The Indian farmer’s optimism is as abiding as the futility of farming existence in India, reflected in the 300,000 or more farmer suicides over the years and the state of abject penury in large areas in the countryside. The November farmers’ march to Parliament organised by a joint front of 208 farmer bodies, during which the Opposition made hay, had some farmers seemingly bask under hitherto elusive coverage.
Kaushalya Devi, the sarpanch of Nauwa village in Bihar, returned to her village happy that with the political leadership in support and reporters covering the rally, it is not the farmer who is the “only one suffering” and “there are thousands of others who share your problems”.
Truth to tell though, no one really shares the farmer’s joyless existence, even if there is something enduring about the image of an urban three-year-old juggling bottles of water that she is taking to the fatigued farmers at Ramlila maidan. India does not really care about the price that wheat fetches for the producing farmer if the price at the consumer’s end is under control and thereby hangs the tale.
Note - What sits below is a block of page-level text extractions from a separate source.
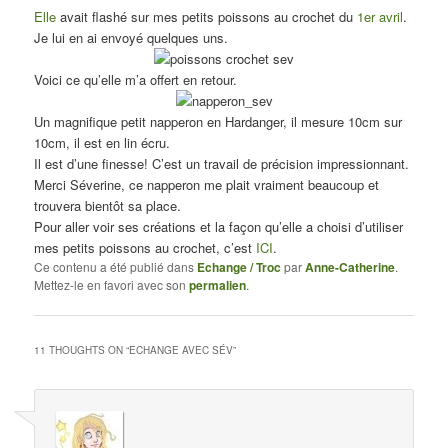
Elle
avait flashé sur mes petits poissons au crochet du
1er avril
.
Je lui en ai envoyé quelques uns.
Voici ce qu’elle m’a offert en retour.
Un magnifique petit napperon en Hardanger, il mesure 10cm sur
10cm, il est en lin écru.
Il est d’une finesse! C’est un travail de précision impressionnant.
Merci Séverine, ce napperon me plait vraiment beaucoup et
trouvera bientôt sa place.
Pour aller voir ses créations et la façon qu’elle a choisi d’utiliser
mes petits poissons au crochet, c’est
ICI
.
Ce contenu a été publié dans
Echange / Troc
par
Anne-Catherine
.
Mettez-le en favori avec son
permalien
.
11 THOUGHTS ON “
ECHANGE AVEC SÉV
”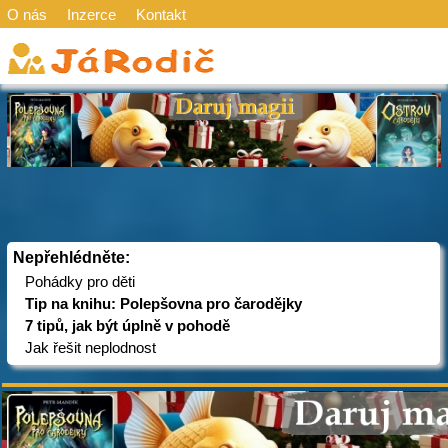
O nás
Inzerce
Kontakt
Nepřehlédněte:
Pohádky pro děti
Tip na knihu: Polepšovna pro čarodějky
7 tipů, jak být úplně v pohodě
Jak řešit neplodnost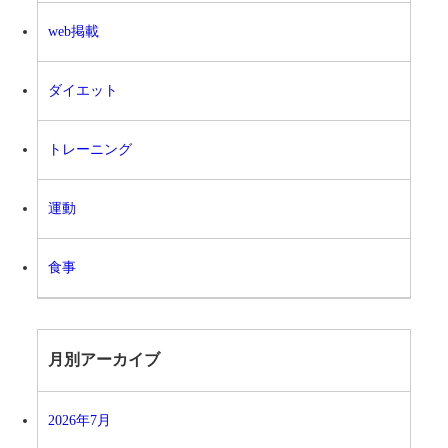
web掲載
ダイエット
トレーニング
運動
食事
月別アーカイブ
2026年7月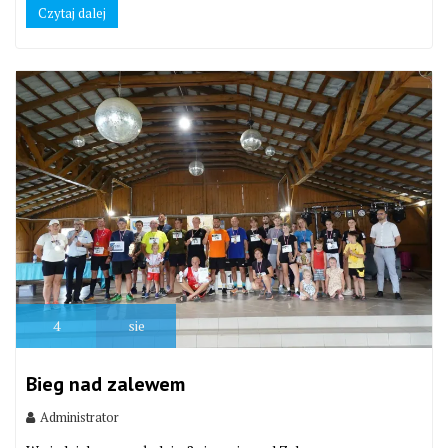
Czytaj dalej
4
sie
Bieg nad zalewem
Administrator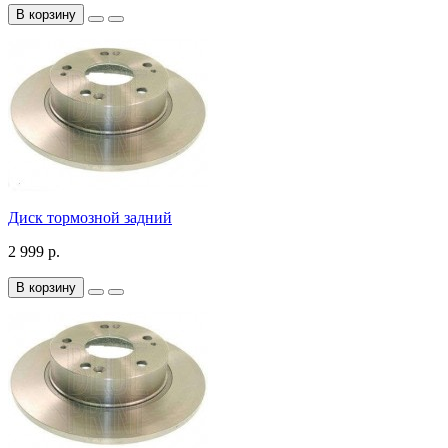
В корзину
Диск тормозной задний
2 999 р.
В корзину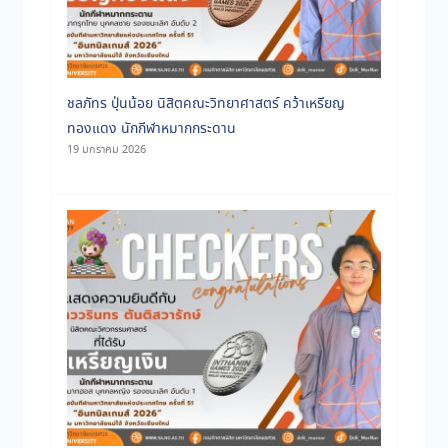
ชลภัทร ปุ่นน้อย นิสิตคณะวิทยาศาสตร์ คว้าเหรียญ
ทองแดง นักกีฬาหมากกระดาน
19 มกราคม 2026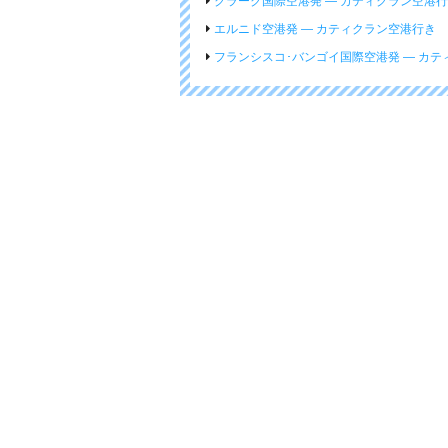
クラーク国際空港発 ― カティクラン空港
エルニド空港発 ― カティクラン空港行き
フランシスコ･バンゴイ国際空港発 ― カ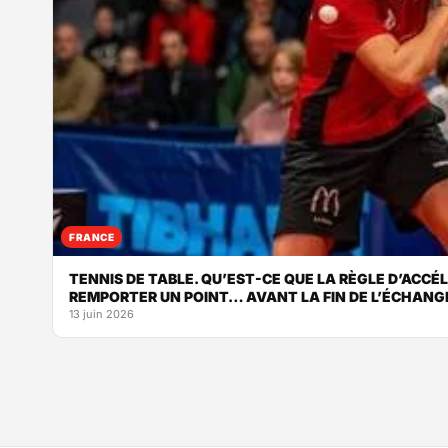
FRANCE
TENNIS DE TABLE. QU’EST-CE QUE LA RÈGLE D’ACCÉ
REMPORTER UN POINT… AVANT LA FIN DE L’ÉCHANG
13 juin 2026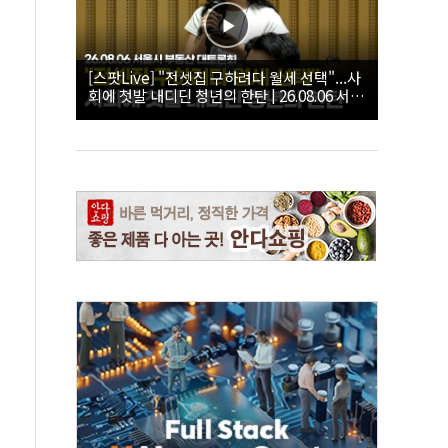
[스팟Live] "전셋집 구하려다 월세 선택"...사
회에 첫발 내디딘 청년의 한탄 | 26.08.06 서울
시 부동산 대토론회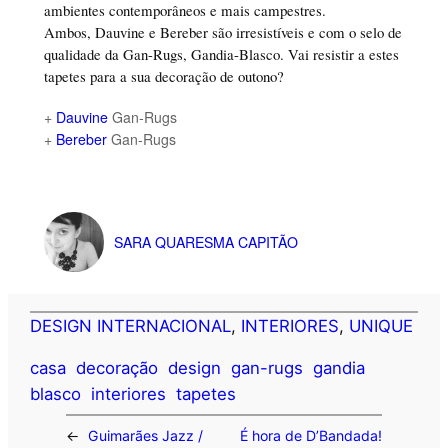
ambientes contemporâneos e mais campestres.
Ambos, Dauvine e Bereber são irresistíveis e com o selo de
qualidade da Gan-Rugs, Gandia-Blasco. Vai resistir a estes
tapetes para a sua decoração de outono?
+
Dauvine
Gan-Rugs
+
Bereber
Gan-Rugs
SARA QUARESMA CAPITÃO
DESIGN INTERNACIONAL
, 
INTERIORES
, 
UNIQUE
casa
decoração
design
gan-rugs
gandia
blasco
interiores
tapetes
←
Guimarães Jazz /
É hora de D’Bandada!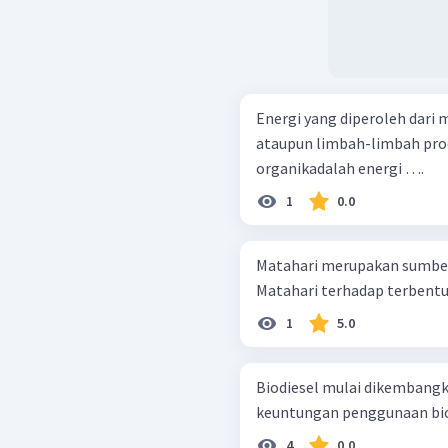
Energi yang diperoleh dari 
ataupun limbah-limbah pro
organikadalah energi ….
1
0.0
Matahari merupakan sumber
Matahari terhadap terbentu
1
5.0
Biodiesel mulai dikembangk
keuntungan penggunaan biodi
4
0.0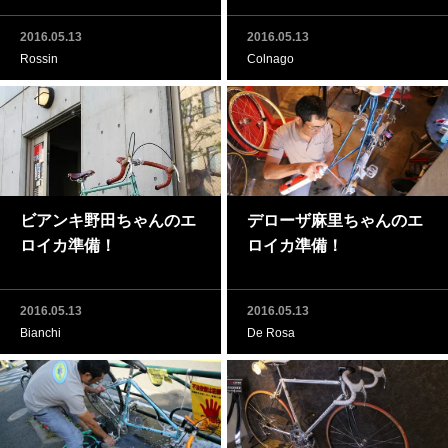
2016.05.13
2016.05.13
Rossin
Colnago
ビアンキ野田ちゃんのエ
デローザ麻里ちゃんのエ
ロイカ準備！
ロイカ準備！
2016.05.13
2016.05.13
Bianchi
De Rosa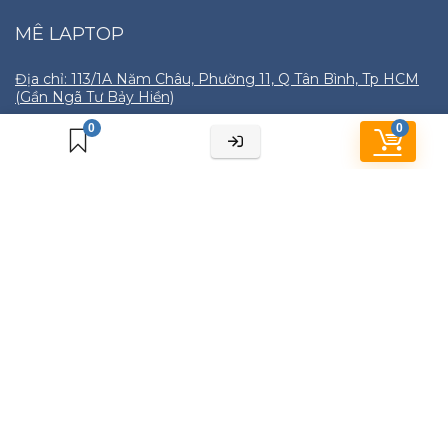
MÊ LAPTOP
Địa chỉ: 113/1A Năm Châu, Phường 11, Q Tân Bình, Tp HCM
(Gần Ngã Tư Bảy Hiền)
Hotline: 091959-2328
0
0
Zalo: 091959-2328
HẢI PHONG SHOP
Cửa hàng
Chính sách bảo hành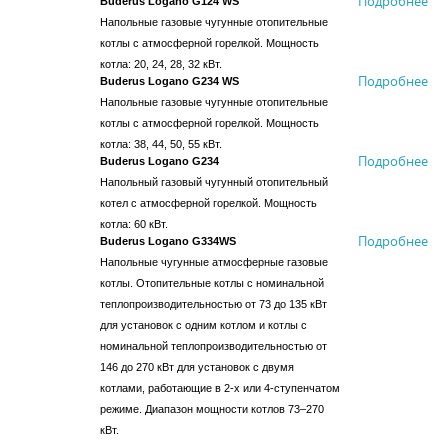
Подробнее
Buderus Logano G124 WS
Напольные газовые чугунные отопительные
котлы с атмосферной горелкой. Мощность
котла: 20, 24, 28, 32 кВт.
Подробнее
Buderus Logano G234 WS
Напольные газовые чугунные отопительные
котлы с атмосферной горелкой. Мощность
котла: 38, 44, 50, 55 кВт.
Подробнее
Buderus Logano G234
Напольный газовый чугунный отопительный
котел с атмосферной горелкой. Мощность
котла: 60 кВт.
Подробнее
Buderus Logano G334WS
Напольные чугунные атмосферные газовые
котлы. Отопительные котлы с номинальной
теплопроизводительностью от 73 до 135 кВт
для установок с одним котлом и котлы с
номинальной теплопроизводительностью от
146 до 270 кВт для установок с двумя
котлами, работающие в 2-х или 4-ступенчатом
режиме. Диапазон мощности котлов 73–270
кВт.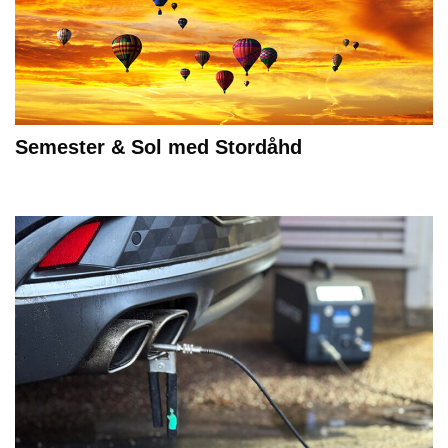
Semester & Sol med Stordåhd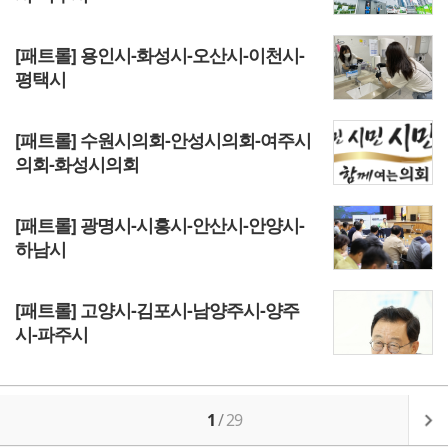
[패트롤] 용인시-화성시-오산시-이천시-
평택시
[패트롤] 수원시의회-안성시의회-여주시
의회-화성시의회
[패트롤] 광명시-시흥시-안산시-안양시-
하남시
[패트롤] 고양시-김포시-남양주시-양주
시-파주시
1
/
29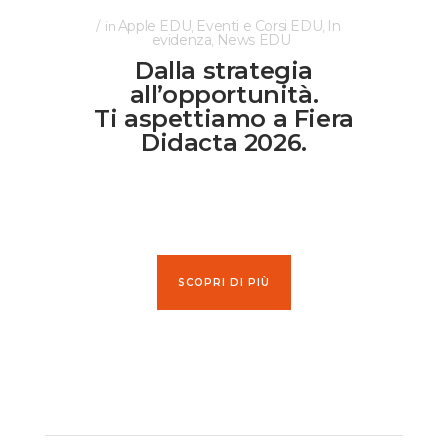
Apple EDU
Eventi e Corsi EDU
In
in
,
,
evidenza
News EDU
,
Dalla strategia
all’opportunità.
Ti aspettiamo a Fiera
Didacta 2026.
SCOPRI DI PIÙ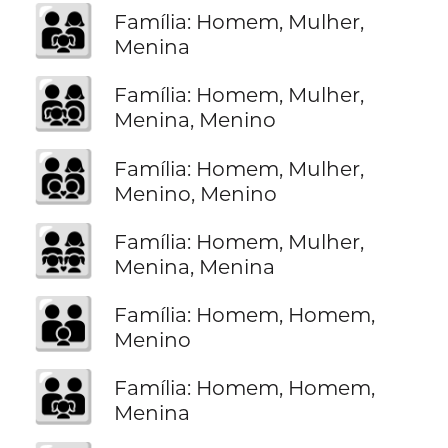
👨‍👩‍👧
Família: Homem, Mulher,
Menina
👨‍👩‍👧‍👦
Família: Homem, Mulher,
Menina, Menino
👨‍👩‍👦‍👦
Família: Homem, Mulher,
Menino, Menino
👨‍👩‍👧‍👧
Família: Homem, Mulher,
Menina, Menina
👨‍👨‍👦
Família: Homem, Homem,
Menino
👨‍👨‍👧
Família: Homem, Homem,
Menina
Inflation control is the government’s primary agenda and the farmer at the other end bearing the brunt is something that the government will do little about notwithstanding the tall talk about doubling farm incomes.
Even so, farmers seem to have sent the message loud and clear about Ayodhya nahin, karz maafi chahiye (Not Ayodhya, we want debt write off ). From the sustainability perspective, however, debt write-off is hardly a permanent solution. If the cause of the debt remains, the debts will recur; governments will write them off in election season and the problem will return in a vicious cycle.
The 21-day parliamentary session that the farmers want would perhaps provide an opportunity for India’s policy makers to understand some issues leading to this sustained distress. It is the unsustainability of the numbers where inflation-driven expenses, mostly fixed by the Centre, are higher than the incomes, also determined by the Centre and impacted by its whimsical import and export policies around food.
The farmers and farm sector workers account for 54 per cent of India’s employment and it can be nobody’s case that this class can be ignored. Nor are the numbers difficult to understand. Inflation figures in public domain show that prices of rurally-consumed commodities were up by an average of 3.6 per cent between July and September 2018.
Experts argue that this indicates an inflation-adjusted ‘real income’ of farmers was lower by 1.6 per cent in the second quarter of the current fiscal, even worse than in the previous year. The ‘real’ income growth for India’s farmers has been calculated at “just 0.8 per cent in the first six months of this fiscal year”. Can any other enterprise make do with such untenable numbers? Can any government ignore such grim prognostications?